Selasa, 23 Juni 2020

Sejarah sastra (perkembangan sastra cyber)

Nama : Firda A'inanil Asyrofah
Nim  : 196151039


PERKEMBANGAN SASTRA CYBER
Karya sastra memang mengandung esensi dasar komunikasi, yaitu penyampaian pesan (dari pengirim pesan ke penerima pesan). Secara garis besar komunikasi tersebut dilakukan melalui; a) interaksi sosial, b) aktivitas bahasa (lisan atau tulisan), dan c) mekanisme teknologi (ratna,2007). Selain itu karya sastra juga memungkinkan terjadinya dialog kultural yang merupakan persemaian dari munculnya bentuk-bentuk kebudayaan baru.
Karya sastra sangat berkaitan dengan kedudukannya sebagai produk kebudayaan yang telah melewati perkembangan umat manusia dari setiap jaman, mulai dari jaman lisan (yaitu jaman ketika cerita dan mitos disampaikan dari mulut ke mulut), jaman tulisan, tradisi, cetak, dan sampai saat ini di jaman era teknologi informasi sudah semakin canggih. Fenomena sastra cyber di Indonesia sepertinya membutuhkan perhatian yang lebih besar lagi, karena sastra cyber dipercaya dapat berkontribusi bagi perkembangan kesusastraan di indonesia. Tidak hanya itu keberadaan sastra cyber juga dipercaya sebagai refleksi realitas dinamika masyarakat yang ada. Masyarakat yang senantiasa bergerak kearah yang lebih modern juga ikut memberikan kontribusi bagi kemunculan sastra cyber dengan mengikuti perkembangan teknologi komputer dan internet yang ada.
Istilah sastra cyber mulai populer pada saat budaya internet tumbuh berkecamuk di indonesia. Endraswara (2013: 182-183) mengemukakan bahwa definisi sastra cyber bermula dari kata cybersastra, yang diruntut dari asal katanya yaitu cyber, yang dalam bahasa inggris tidak dapat berdiri sendiri, dan harus terjalin dengan kata lain seperti; cyberspace, cybernate, dan cybermetics. Yaitu cyberspace yang berarti ruang (berkomputer), cybernate yang berarti pengendali proses menggunakan komputer, dan cybermetics yaitu mengacu pada sistem otomatis, baik dalam sistem komputer maupun dalam jaringan syaraf. Dari pengertian tersebut, dapat diartikan bahwa cybersastra atau sastra cyber merupakan aktivitas sastra yang memanfaatkan komputer atau internet.
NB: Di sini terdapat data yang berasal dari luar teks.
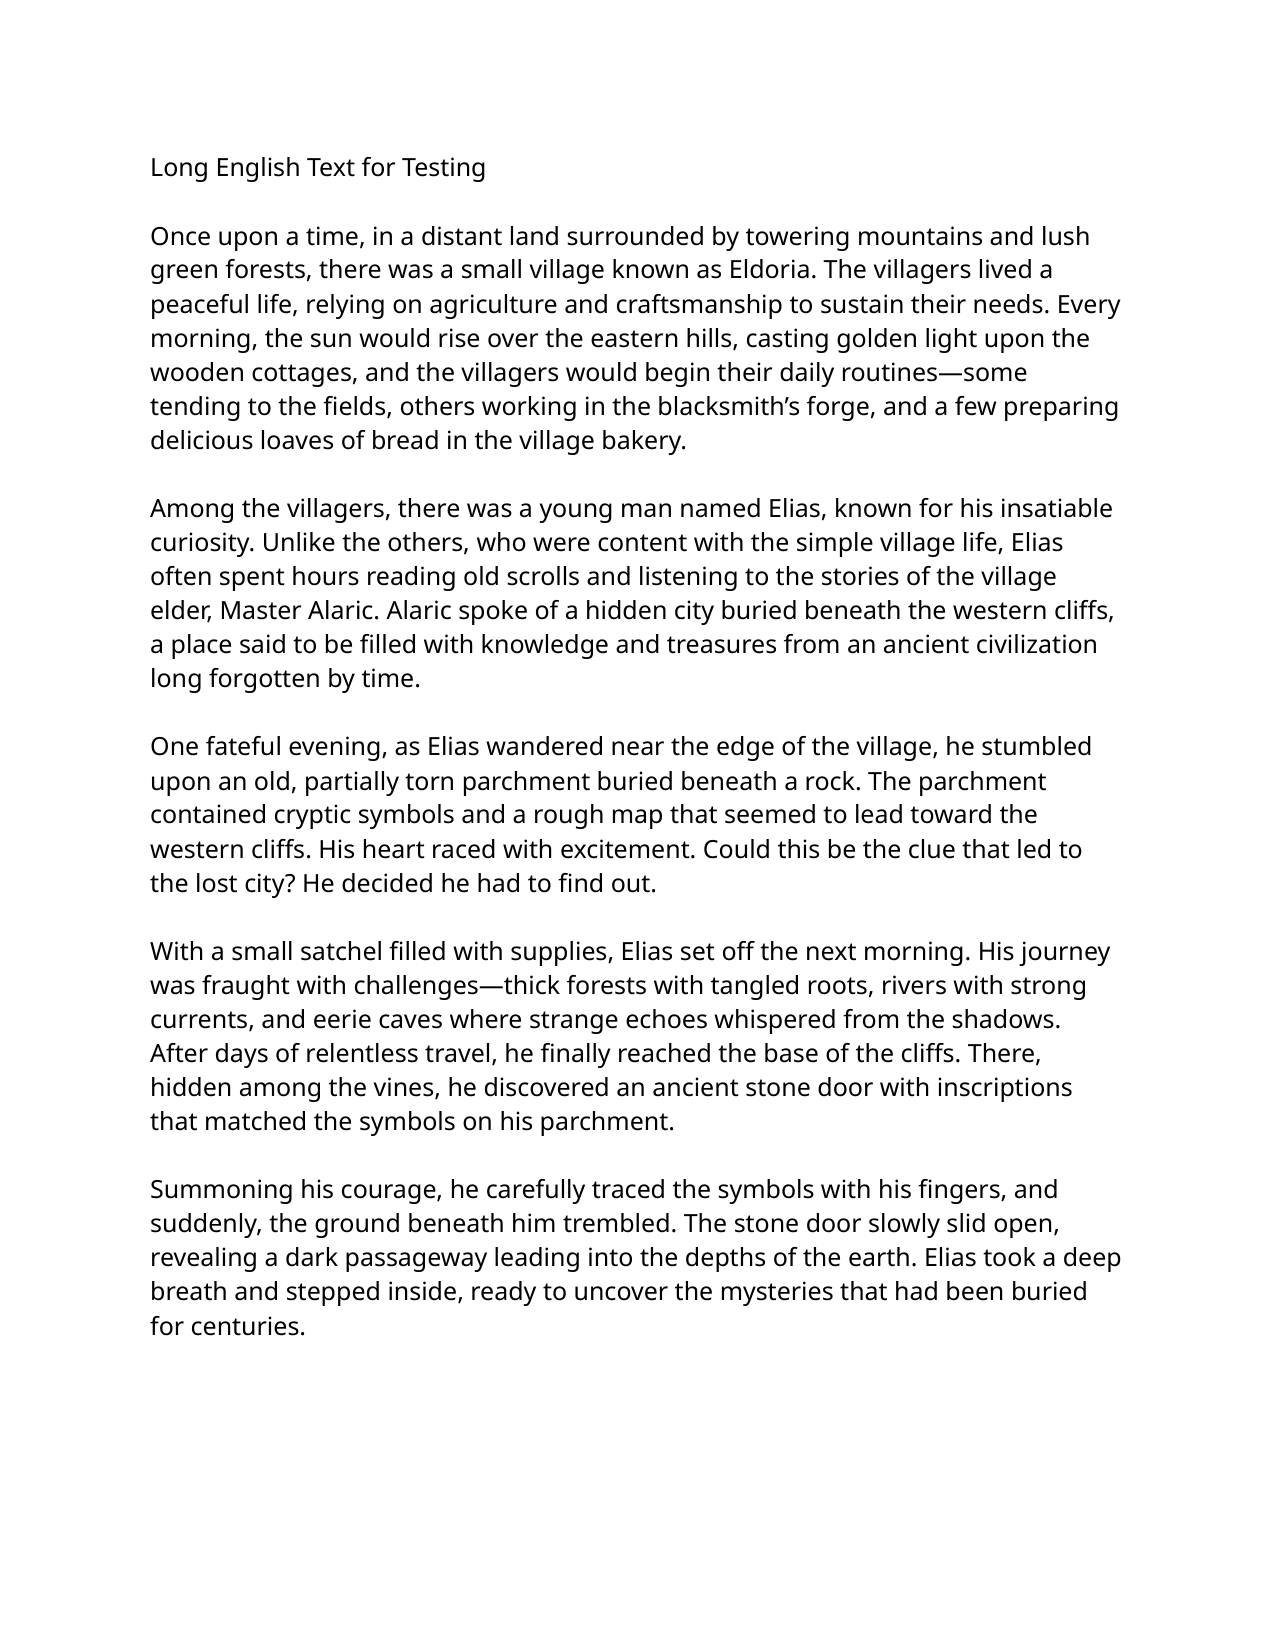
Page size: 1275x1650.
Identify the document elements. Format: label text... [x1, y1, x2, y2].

text Among the villagers, there was a young man named Elias, known for his insatiable curiosity. Unlike the others, who were content with the simple village life, Elias often spent hours reading old scrolls and listening to the stories of the village elder, Master Alaric. Alaric spoke of a hidden city buried beneath the western cliffs, a place said to be filled with knowledge and treasures from an ancient civilization long forgotten by time. [150, 491, 1125, 695]
text Long English Text for Testing [150, 150, 1125, 184]
text With a small satchel filled with supplies, Elias set off the next morning. His journey was fraught with challenges—thick forests with tangled roots, rivers with strong currents, and eerie caves where strange echoes whispered from the shadows. After days of relentless travel, he finally reached the base of the cliffs. There, hidden among the vines, he discovered an ancient stone door with inscriptions that matched the symbols on his parchment. [150, 933, 1125, 1138]
text Summoning his courage, he carefully traced the symbols with his fingers, and suddenly, the ground beneath him trembled. The stone door slowly slid open, revealing a dark passageway leading into the depths of the earth. Elias took a deep breath and stepped inside, ready to uncover the mysteries that had been buried for centuries. [150, 1172, 1125, 1342]
text One fateful evening, as Elias wandered near the edge of the village, he stumbled upon an old, partially torn parchment buried beneath a rock. The parchment contained cryptic symbols and a rough map that seemed to lead toward the western cliffs. His heart raced with excitement. Could this be the clue that led to the lost city? He decided he had to find out. [150, 729, 1125, 899]
text Once upon a time, in a distant land surrounded by towering mountains and lush green forests, there was a small village known as Eldoria. The villagers lived a peaceful life, relying on agriculture and craftsmanship to sustain their needs. Every morning, the sun would rise over the eastern hills, casting golden light upon the wooden cottages, and the villagers would begin their daily routines—some tending to the fields, others working in the blacksmith’s forge, and a few preparing delicious loaves of bread in the village bakery. [150, 218, 1125, 457]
Dalam buku karya Neuage yang berjudul influence of the world wide web on literature (1997) mengemukakan bahwa sastra cyber lahir pertama kali di perkirakan pada tahun 1990, dan mencapai popularitasnya pada tahun 1998. Setelah itu, komunitas-komunitas cybersastra banyak bermunculan dan memanfaatkan teknologi seperti situ; mailing list(milis), forum, dan saat ini juga sudah ada blog. Bukan hanya itu, setelah berkembangnya teknologi, kini berbagai macam situ dan fitur jejaring sosial yang menawarkan publik untuk mengembangkan kreativitas, dan juga memfasilitasi melalui wattpad, fan fiction, twitlonger (perkembangan dari twitter), dan lain sebagainya.
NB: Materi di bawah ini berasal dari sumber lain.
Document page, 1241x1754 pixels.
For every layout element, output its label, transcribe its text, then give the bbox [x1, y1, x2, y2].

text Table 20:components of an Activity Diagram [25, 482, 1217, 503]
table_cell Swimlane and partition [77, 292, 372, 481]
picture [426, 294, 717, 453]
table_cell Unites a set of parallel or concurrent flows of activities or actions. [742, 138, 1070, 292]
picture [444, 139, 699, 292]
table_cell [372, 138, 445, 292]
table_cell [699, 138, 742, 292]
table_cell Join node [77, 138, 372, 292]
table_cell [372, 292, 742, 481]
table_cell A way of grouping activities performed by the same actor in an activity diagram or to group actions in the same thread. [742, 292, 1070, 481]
Di indonesia sastra cyber mulai dikenal khalayak diakhir tahun 1990-an, dan ditandai dengan pelauncingan (peluncuran) buku antalogi puisi cyber yang berjudul "graffiti gratitude" pada tanggal 9 mei 2001 di puri jaya, hotel sahid, jakarta yang beranggotakan sutan ikwan soekri munaf, nanang suryadi, nunuk suraja, tulus widjarnoko, cunong, dan medy loekito. Mereka tergabung dalam satu yayasan yaitu yayasan multimedia sastra (YMS). Kemunculan buku tersebut mengakibatkan pro dan kontra di kalangan masyarakat yang bergelut dibidang sastra. Bahkan juga kemunculan antalogi ini juga sempat mengundang kritik, baik itu terhadap wujud bukunya maupun terhadap kualitas puisinya. Hal itu membuat Usman KJ Suharjo (2001) urung mengusulkan agar hari peluncuran buku antalogi puisi cyber diperingati sebagai hari sastra cyber indonesia. Selain rilisnya buku tersebut, terbit juga cyber graffiti (2001) yakni kumpulan esai dari para kritikus sastra, yang telah direvisi menjadi cyber graffiti: polemik sastra cyberpunk (2004), kumpulan cerita pendek graffiti imaji (2004), dan kemudian juga menerbitkan antalogi puisi digital cyberpuitika dalam format CD (2002). Antalogi puisi digital cyberpuitika ini merupakan terbitan dari yayasan multimedia sastra yang juga diluncurkan pertama kali pada 3 agustus 2002 di lembaga indonesia-prancis.m, Yogyakarta yang berisi 169 puisi dari 55 penyair. Penerbitan antalogi puisi dalam bentuk CD ini ditujukan sebagai tanggapan atas protes penerbitan buku. demo alternatif media sastra untuk pengembangan sastra indonesia dan pemersatu berbagai bidang seni dan seniman.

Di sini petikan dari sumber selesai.